> [EXTRACTED DATA]:
BEGIN

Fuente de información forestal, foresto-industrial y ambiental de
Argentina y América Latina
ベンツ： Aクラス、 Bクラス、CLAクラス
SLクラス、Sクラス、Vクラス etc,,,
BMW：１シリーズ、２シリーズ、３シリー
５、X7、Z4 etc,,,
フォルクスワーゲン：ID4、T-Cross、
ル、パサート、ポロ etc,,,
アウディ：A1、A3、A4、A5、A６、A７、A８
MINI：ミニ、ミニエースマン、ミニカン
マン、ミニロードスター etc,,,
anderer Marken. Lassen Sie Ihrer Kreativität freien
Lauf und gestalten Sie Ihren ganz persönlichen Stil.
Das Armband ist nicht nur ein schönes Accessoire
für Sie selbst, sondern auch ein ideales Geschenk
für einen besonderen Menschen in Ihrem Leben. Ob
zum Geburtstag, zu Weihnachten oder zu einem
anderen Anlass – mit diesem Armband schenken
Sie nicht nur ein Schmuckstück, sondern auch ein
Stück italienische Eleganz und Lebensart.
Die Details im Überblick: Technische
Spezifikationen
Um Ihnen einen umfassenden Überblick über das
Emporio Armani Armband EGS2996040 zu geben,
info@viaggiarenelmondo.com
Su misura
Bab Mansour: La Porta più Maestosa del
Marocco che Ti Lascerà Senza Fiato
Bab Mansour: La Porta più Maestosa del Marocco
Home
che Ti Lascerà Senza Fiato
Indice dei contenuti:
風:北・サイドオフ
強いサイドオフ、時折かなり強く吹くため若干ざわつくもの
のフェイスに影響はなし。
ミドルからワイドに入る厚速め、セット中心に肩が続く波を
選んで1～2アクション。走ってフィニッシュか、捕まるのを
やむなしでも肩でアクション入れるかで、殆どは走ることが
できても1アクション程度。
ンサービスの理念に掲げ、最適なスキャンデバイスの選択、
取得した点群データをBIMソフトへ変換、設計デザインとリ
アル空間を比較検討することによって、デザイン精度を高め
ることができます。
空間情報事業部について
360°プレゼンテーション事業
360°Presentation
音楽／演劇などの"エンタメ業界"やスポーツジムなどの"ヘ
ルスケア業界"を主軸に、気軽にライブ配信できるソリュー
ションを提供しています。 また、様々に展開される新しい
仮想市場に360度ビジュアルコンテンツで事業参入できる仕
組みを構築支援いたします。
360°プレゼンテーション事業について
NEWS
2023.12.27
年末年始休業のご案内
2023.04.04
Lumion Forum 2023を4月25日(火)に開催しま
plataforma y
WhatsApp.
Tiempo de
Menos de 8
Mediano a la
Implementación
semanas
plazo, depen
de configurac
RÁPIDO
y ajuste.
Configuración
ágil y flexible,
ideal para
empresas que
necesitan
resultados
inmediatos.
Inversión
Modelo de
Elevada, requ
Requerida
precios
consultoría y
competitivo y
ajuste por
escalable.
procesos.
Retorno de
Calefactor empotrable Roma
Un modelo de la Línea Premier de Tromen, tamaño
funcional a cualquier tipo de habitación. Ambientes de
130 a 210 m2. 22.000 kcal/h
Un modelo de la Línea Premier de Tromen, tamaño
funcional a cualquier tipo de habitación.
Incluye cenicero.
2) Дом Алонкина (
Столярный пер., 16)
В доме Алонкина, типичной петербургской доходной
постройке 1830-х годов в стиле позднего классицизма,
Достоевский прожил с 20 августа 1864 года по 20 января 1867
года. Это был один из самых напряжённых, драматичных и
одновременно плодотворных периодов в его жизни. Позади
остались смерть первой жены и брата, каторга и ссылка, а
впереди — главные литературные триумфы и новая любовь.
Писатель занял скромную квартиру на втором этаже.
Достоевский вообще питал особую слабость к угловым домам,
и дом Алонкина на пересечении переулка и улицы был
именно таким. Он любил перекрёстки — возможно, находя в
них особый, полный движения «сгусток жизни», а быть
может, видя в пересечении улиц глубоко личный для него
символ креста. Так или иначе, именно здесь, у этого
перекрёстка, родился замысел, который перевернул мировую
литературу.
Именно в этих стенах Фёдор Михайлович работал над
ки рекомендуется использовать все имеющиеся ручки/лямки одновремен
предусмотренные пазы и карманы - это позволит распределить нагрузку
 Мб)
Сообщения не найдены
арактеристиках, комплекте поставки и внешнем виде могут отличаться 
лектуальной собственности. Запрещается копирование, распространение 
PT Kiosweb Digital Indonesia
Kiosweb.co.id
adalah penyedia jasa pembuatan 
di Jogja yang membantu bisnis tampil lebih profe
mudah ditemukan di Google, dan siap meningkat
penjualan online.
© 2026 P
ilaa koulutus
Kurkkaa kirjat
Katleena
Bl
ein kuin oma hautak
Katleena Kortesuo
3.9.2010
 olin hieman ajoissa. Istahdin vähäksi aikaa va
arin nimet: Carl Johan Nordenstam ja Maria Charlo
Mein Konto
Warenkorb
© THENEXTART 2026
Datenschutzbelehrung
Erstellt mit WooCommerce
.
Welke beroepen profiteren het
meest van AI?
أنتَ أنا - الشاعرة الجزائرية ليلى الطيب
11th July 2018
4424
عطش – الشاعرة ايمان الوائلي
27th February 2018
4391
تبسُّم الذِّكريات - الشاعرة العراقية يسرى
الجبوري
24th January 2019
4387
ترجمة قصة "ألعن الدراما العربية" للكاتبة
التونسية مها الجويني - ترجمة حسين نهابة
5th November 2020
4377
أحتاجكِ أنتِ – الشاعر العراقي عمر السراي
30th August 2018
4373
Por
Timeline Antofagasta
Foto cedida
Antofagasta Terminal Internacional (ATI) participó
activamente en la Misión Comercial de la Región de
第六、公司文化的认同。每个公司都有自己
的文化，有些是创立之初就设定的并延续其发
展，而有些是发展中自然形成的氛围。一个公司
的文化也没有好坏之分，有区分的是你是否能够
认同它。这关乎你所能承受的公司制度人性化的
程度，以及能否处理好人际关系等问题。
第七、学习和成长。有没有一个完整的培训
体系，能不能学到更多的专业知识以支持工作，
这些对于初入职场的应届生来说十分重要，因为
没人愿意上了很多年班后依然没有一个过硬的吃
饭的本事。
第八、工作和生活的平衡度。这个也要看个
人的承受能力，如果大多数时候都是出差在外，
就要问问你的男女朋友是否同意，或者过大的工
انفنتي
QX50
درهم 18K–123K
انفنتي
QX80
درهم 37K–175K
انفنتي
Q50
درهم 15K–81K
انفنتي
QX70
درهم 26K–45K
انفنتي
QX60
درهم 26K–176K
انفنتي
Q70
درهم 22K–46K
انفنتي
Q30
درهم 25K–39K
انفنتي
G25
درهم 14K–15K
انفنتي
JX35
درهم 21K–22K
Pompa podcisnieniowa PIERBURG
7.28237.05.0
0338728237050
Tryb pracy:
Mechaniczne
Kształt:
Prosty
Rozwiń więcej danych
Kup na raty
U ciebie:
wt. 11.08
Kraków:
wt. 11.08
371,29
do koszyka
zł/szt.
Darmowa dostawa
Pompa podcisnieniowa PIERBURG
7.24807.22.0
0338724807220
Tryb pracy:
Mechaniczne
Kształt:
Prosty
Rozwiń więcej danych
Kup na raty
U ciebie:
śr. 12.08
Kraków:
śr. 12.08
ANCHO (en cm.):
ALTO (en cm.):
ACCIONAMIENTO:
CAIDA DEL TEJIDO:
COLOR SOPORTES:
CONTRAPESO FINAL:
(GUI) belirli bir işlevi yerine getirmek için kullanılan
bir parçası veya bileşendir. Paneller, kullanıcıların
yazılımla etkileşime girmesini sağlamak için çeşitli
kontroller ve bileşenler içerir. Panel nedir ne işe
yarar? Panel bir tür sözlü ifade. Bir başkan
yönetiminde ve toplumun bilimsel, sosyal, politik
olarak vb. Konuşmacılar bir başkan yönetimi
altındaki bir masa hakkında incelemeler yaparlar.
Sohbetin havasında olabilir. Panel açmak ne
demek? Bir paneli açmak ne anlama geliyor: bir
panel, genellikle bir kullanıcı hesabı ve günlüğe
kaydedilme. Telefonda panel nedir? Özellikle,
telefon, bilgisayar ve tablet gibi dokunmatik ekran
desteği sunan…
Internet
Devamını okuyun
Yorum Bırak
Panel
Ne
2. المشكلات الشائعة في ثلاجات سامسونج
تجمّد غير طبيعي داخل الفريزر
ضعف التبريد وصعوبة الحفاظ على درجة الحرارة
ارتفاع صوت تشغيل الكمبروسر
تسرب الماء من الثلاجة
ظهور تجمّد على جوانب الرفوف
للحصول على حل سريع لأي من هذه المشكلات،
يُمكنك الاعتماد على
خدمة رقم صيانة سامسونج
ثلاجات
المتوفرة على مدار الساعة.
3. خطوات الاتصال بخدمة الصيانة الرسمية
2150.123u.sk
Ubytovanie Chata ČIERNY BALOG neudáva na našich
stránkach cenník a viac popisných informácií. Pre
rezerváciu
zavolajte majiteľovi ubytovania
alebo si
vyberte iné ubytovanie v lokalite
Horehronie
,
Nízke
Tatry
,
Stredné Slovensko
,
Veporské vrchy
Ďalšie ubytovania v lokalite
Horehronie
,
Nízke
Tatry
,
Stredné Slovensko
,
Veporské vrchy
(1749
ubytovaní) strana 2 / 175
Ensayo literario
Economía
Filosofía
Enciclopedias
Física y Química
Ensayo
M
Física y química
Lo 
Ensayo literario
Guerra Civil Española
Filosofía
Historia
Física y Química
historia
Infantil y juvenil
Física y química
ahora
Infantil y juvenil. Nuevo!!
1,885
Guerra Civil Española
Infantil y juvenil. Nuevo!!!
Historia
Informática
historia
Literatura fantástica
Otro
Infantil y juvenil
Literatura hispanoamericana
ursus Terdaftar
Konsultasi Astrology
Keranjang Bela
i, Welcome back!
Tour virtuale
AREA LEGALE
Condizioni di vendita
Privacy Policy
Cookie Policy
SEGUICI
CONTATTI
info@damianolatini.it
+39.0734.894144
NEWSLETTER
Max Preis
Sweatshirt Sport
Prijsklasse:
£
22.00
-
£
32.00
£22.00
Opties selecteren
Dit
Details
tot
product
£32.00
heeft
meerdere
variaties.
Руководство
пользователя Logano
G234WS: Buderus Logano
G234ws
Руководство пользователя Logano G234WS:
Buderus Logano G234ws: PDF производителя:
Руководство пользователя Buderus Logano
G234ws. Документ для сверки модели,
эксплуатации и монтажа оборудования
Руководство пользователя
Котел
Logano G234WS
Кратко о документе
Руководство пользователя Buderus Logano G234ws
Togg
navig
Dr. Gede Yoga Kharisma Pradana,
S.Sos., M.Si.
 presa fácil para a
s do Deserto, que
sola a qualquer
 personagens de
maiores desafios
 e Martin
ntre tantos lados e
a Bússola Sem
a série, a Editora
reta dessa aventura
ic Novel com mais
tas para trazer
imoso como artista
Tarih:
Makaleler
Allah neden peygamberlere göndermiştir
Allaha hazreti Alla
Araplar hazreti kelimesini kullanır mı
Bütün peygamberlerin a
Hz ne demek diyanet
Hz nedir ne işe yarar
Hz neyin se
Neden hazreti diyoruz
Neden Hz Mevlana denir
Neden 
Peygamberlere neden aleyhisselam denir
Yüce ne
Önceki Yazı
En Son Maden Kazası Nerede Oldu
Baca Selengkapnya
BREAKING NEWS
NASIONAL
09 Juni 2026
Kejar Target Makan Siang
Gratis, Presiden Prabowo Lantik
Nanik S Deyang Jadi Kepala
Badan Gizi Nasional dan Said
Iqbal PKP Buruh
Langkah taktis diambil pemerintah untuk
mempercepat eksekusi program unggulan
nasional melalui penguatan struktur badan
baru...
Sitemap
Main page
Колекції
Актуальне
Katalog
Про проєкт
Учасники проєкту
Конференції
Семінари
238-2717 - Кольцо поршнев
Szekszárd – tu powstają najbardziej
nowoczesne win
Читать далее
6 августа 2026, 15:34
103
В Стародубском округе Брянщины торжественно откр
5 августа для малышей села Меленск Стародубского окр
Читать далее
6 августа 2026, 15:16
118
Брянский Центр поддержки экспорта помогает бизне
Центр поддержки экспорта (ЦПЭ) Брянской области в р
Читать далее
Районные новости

END

> [WHAT THE EXERCISE ASKS]: Identify every line in the records above that contains the word "için", and copy each of those lines. Count only matches with the same uppercase and lowercase letters.

> [SOLUTION]:
(GUI) belirli bir işlevi yerine getirmek için kullanılan
yazılımla etkileşime girmesini sağlamak için çeşitli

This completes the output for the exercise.